A free clone of Soulver, built on the Frink programming language.

Main window with sample calculations

This program is a calculator that shows all your calculations in a text document. Its main advantage over traditional calculators is that you don’t have to explicitly ask for the answer – it is calculated as you type. What’s more, calculations are performed using the powerful Frink calculation and programming language, which is free to include as a library in other programs. Frink allows calculations to easily keep track of units and prevent you from making conversion errors, comes with built-in constants, and even contains programming constructs like loops and defining your own functions for advanced users.

For more information, see the About CalcuDoc wiki page, which was written as my final report for the class I wrote this program for, CS 388 Graphical User Interfaces. You can also watch a 1-minute video demonstration on YouTube.

Compiling and running

This Java program was written using the free IntelliJ IDEA IDE. It compiles and runs successfully from within the IDE.

I also exported this project as an Eclipse project, so it will theoretically work in Eclipse too.

It uses Gradle as its build system. The included gradlew wrapper will install Gradle if necessary to build the program.

The Frink language is included as a JAR file library in the libs folder and needs no special installation.

Program features

The main window is fully functional. The calculator supports every feature of the Frink programming language.
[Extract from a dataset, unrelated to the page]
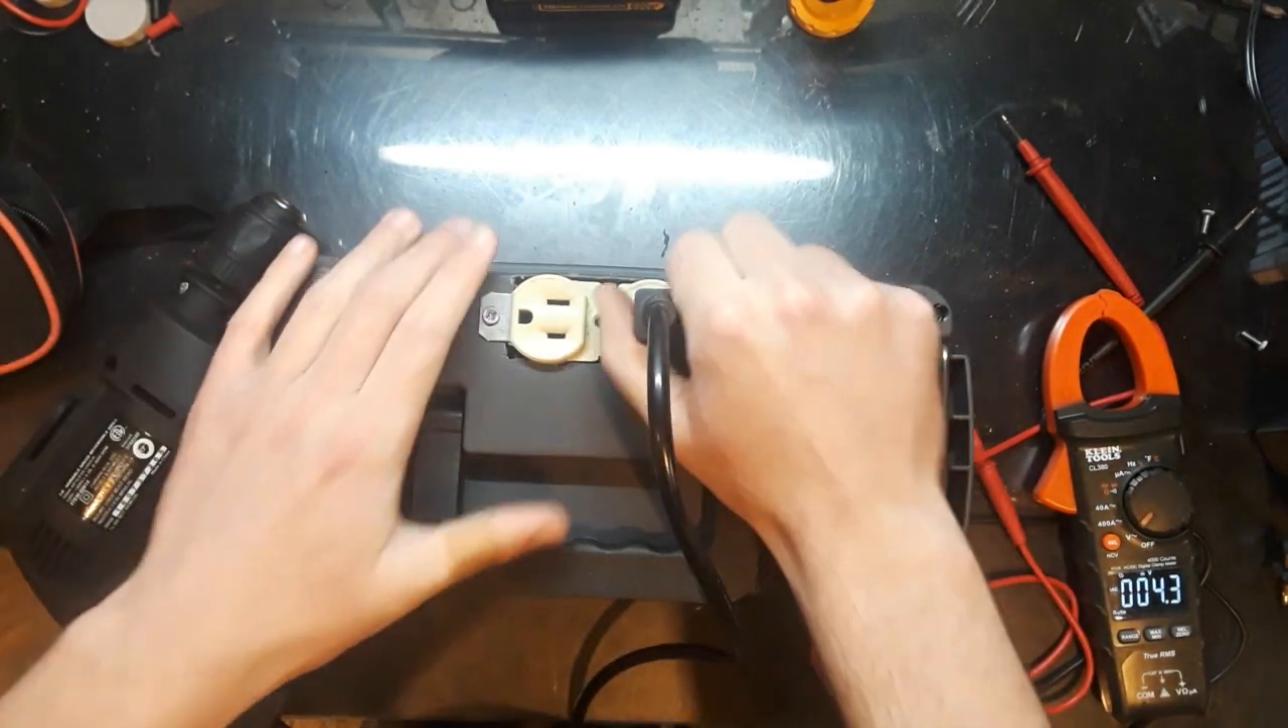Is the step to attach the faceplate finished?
No.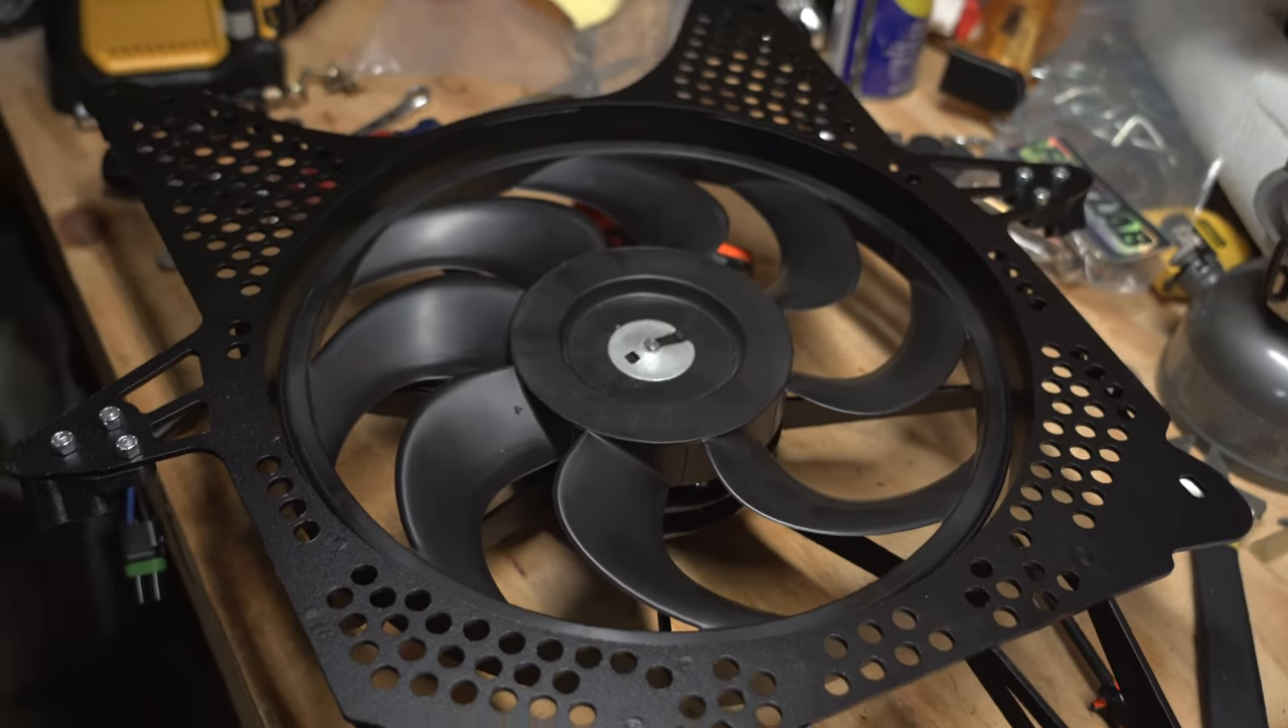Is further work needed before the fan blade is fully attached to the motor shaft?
No.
And it updates the results live as you type.

Note that calculations happen in a separate thread from the UI thread, so you can type as fast as you want without having to wait for the results to appear between keystrokes.

Missing features

None of the menu items are currently functional. For example, I did not implement saving and loading of files; you must copy and paste calculations into a text file yourself.

The calculator interface does not account for results that take up more than one line (error messages). These cause later results to be out of alignment with their calculation lines.